Smith also took issue--as many did--with the "lack of punishment of executives in a fraud of this scale that extended over five years."

"Either they were in on it," Smith wrote of those at the top, "or somehow lower level employees cooked this up and were able to hide it from the top brass. The latter would represent a massive control failure. ... There is no way [Wells Fargo executives] can have it both ways. Either they were in on the ripoff or they were not even remotely on top of what was happening. But, in keeping with the half-hearted enforcement culture that has become normal in the U.S., the executives were allowed to get away with crooked conduct that unquestionably was their responsibility, whether by omission or commission."

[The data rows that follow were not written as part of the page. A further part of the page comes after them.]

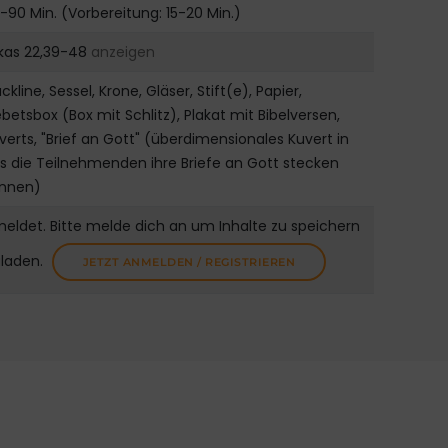
-90 Min. (Vorbereitung: 15-20 Min.)
kas 22,39-48
anzeigen
ackline, Sessel, Krone, Gläser, Stift(e), Papier,
betsbox (Box mit Schlitz), Plakat mit Bibelversen,
verts, "Brief an Gott" (überdimensionales Kuvert in
s die Teilnehmenden ihre Briefe an Gott stecken
nnen)
meldet. Bitte melde dich an um Inhalte zu speichern
uladen.
JETZT ANMELDEN / REGISTRIEREN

Commentator Matt Stoller explored a similar argument in a series of tweets:

"What other business in the world could defraud a couple million customers and not be in jail?" wondered Dennis Kelleher, president and chief executive of Better Markets, in an interview with Common Dreams.

Indeed, the news "raises the question yet again," Kelleher said, of whether massive financial institutions "have learned anything in the past 10 years."

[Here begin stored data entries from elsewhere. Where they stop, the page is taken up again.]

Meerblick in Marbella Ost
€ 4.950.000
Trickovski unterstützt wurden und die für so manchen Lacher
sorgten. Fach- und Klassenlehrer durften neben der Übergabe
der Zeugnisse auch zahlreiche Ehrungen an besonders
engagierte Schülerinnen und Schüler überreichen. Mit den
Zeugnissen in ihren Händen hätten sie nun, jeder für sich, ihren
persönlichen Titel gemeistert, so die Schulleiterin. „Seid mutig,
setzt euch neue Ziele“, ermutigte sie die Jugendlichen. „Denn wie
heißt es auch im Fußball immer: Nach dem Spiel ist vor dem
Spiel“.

While executives have largely been let off the hook, news outlets reported that Wells Fargo has fired--over the last five years--at least 5,300 employees who were involved in the scam. But that claim, too, is problematic, Smith explained:

[T]o add insult to injury, Wells is getting away with bogus accounting by stating it fired 5,300 employees as part of rooting out this misconduct. The wee problem with this claim? The terminations in question took place over five years. Yet the timelines presented in media reports suggest that the heat on Wells didn't get serious until 2015, when the Los Angeles City Attorney filed suit against the bank. The city would not have found it necessary to file a claim if Wells had been serious about rooting out the grifting as of then. But it is too easy for casual readers to miss the significance of this section from the Wall Street Journal's report:

In detailing the widespread nature of the bank's alleged missteps, CFPB said Wells Fargo, has "terminated roughly 5,300 employees for engaging in improper sales practices." The bank, the nation's largest by market value, would not comment on the "levels of leadership" involved in the firings, but bank spokeswoman Mary Eshet said "both managers and team members were affected."

She said the firings should be seen in the context of the bank's size--it had 268,000 employees at the end of June--and that they happened over five years.

So the general public is supposed to take comfort that 98 percent of Wells Fargo's employees are not now acknowledged to be crooks? And if we are to believe the bank's claim that it's been addressing this, ahem, impropriety over the last five years? That means either the regulators had nothing to do with the terminations, or they are perversely giving Wells a break by letting them take full credit.

Meanwhile, Federal Reserve governor Daniel Tarullo said Friday that the latest scandal was evidence that bank behavior hasn't "changed enough" since the financial crisis.

MarketWatchreports that Tarullo "said he wanted regulators to hold individuals at bank responsible for inappropriate behavior rather than simply have firms pay fines. Even criminal prosecution of bank officers should be pursued 'in order to make the point that there is individual culpability'," he said.